The IHCA president alluded to the country’s deteriorating infastructure: “The cumulative cuts of nearly €1.9 billion in the current Health Capital Plan for 2016 to 2021, compared with 2008, is rapidly leading to a crumbling health service infrastructure, with acute hospitals attempting to treat patients with equipment that is increasingly obsolete.
“The current levels of funding do not even meet the cost of maintaining and replacing existing equipment never mind providing for much needed additional capacity.
“Furthermore, when the new capital investment projects, including the Children’s Hospital and the plans to relocate maternity hospitals, are funded the existing Capital Plan of €3 billion will not have sufficient funding to replace obsolete equipment or develop additional capacity to provide care.”
Mr Ryan continued “Our waiting lists are going to accumulate and the private hospitals are expanding. If the state doesn’t invest in our public healthcare system then inevitably we’ll end up privatising our healthcare system, as a consequence of lack of action by the government”.

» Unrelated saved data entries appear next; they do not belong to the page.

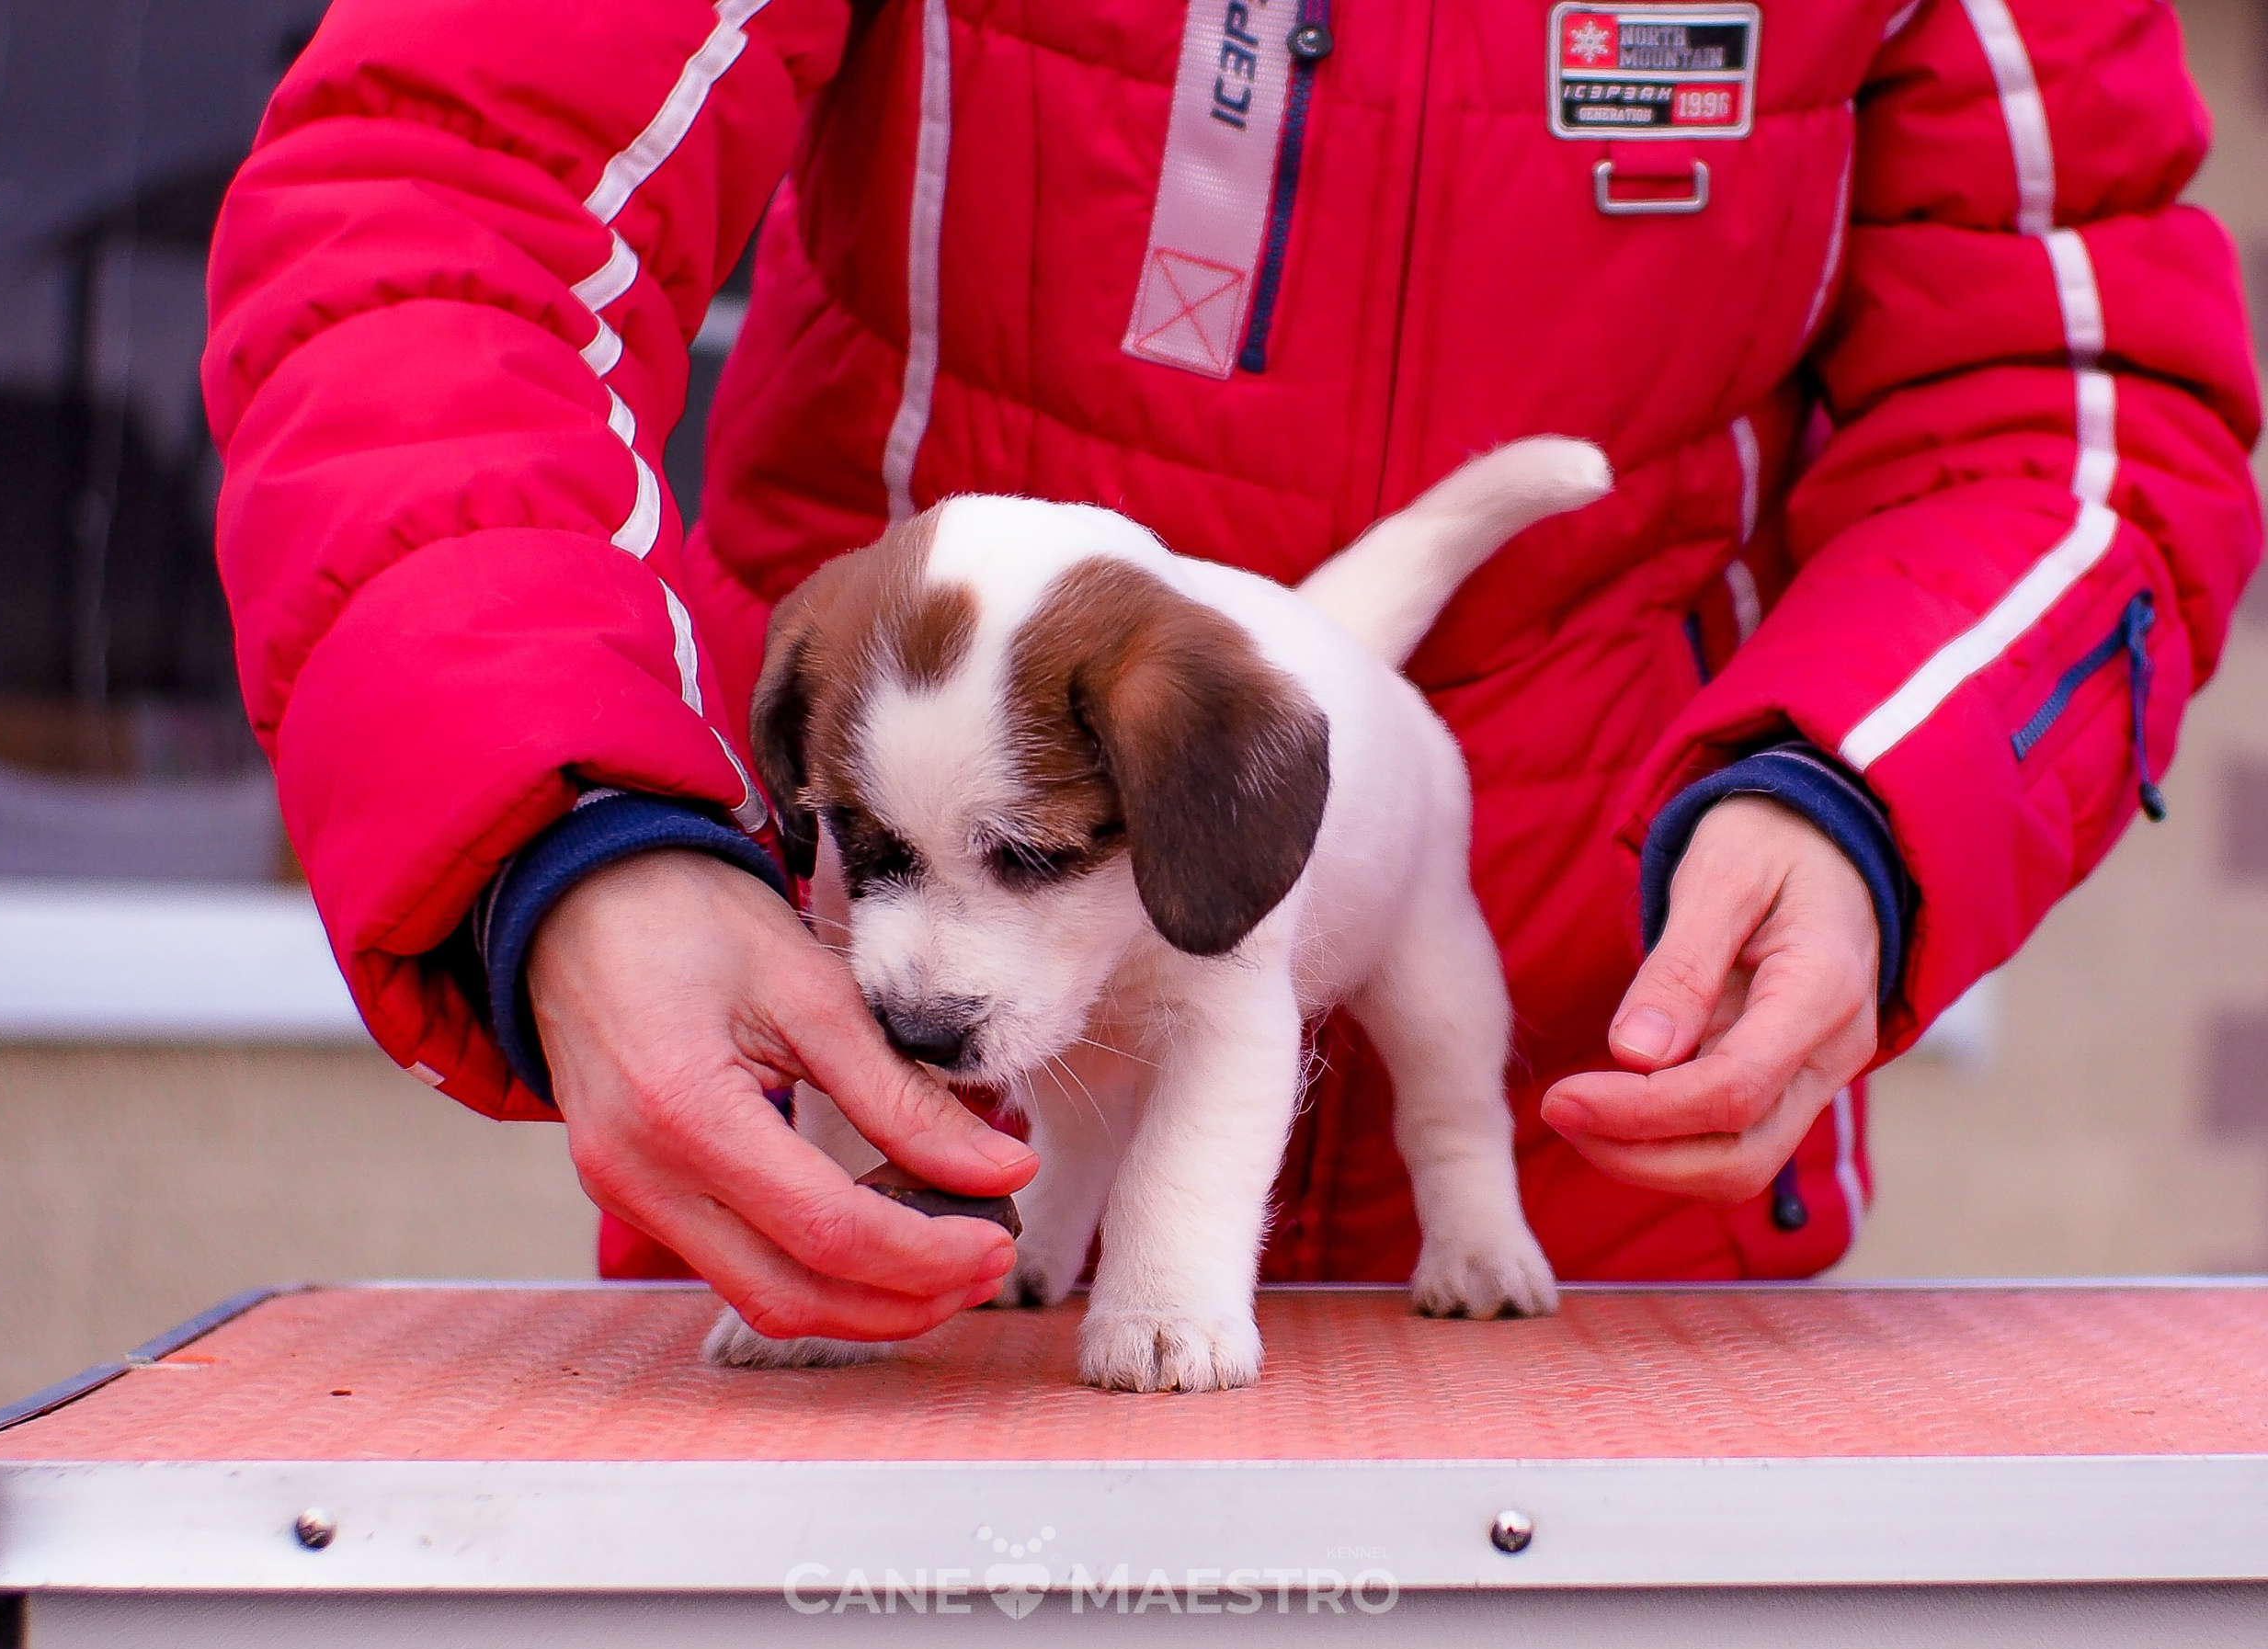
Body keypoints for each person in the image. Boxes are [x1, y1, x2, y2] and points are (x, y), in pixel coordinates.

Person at [203, 0, 2260, 1341]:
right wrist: (571, 827)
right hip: (855, 1180)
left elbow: (2071, 403)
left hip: (1614, 1139)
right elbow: (439, 201)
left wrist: (1864, 796)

The IHCA’s general secretary, Martin Varley, called for a return of attention on basic resources to treat patients, warning that otherwise: “you run into a brick wall and in effect that is what’s happening here. It’s the same message year after year except we’re looking at not a static or improving situation, but a deteriorating problem.
“That’s the shocking message coming out of our analysis; throughout the whole system we don’t have the capacity. We have had a decade of underfunding and even prior to that time we were not receiving investment to the same tune as other countries.
“If you underinvest in a system for decades, the cost of maintaining that system will actually be higher. It is back to the basic reality that if a patient requires care and there isn’t a bed there for them, then that level of care can’t be provided”.
Ireland has one of the lowest numbers of acute hospital beds in the OECD, at 2.4 per 1,000 of population, compared to the average of 3.6 per 1,000 in 2015.
Mr Valey claimed: “We’re going backwards rather than forwards, yes we’re treating more patients but the numbers waiting for care is also increasing. In the first half of this year there were 51,000 patients on trolleys.
In 2008, having 59,000 patients on trolleys was considered unacceptable so why have we continued like this and why is it not a crisis? The stats are actually shocking and I question why no one is putting the capacity in place. I don’t see a plan”, he concluded.
Recent figures indicate that there are over 589,000 people on waiting lists in Ireland’s public hospitals.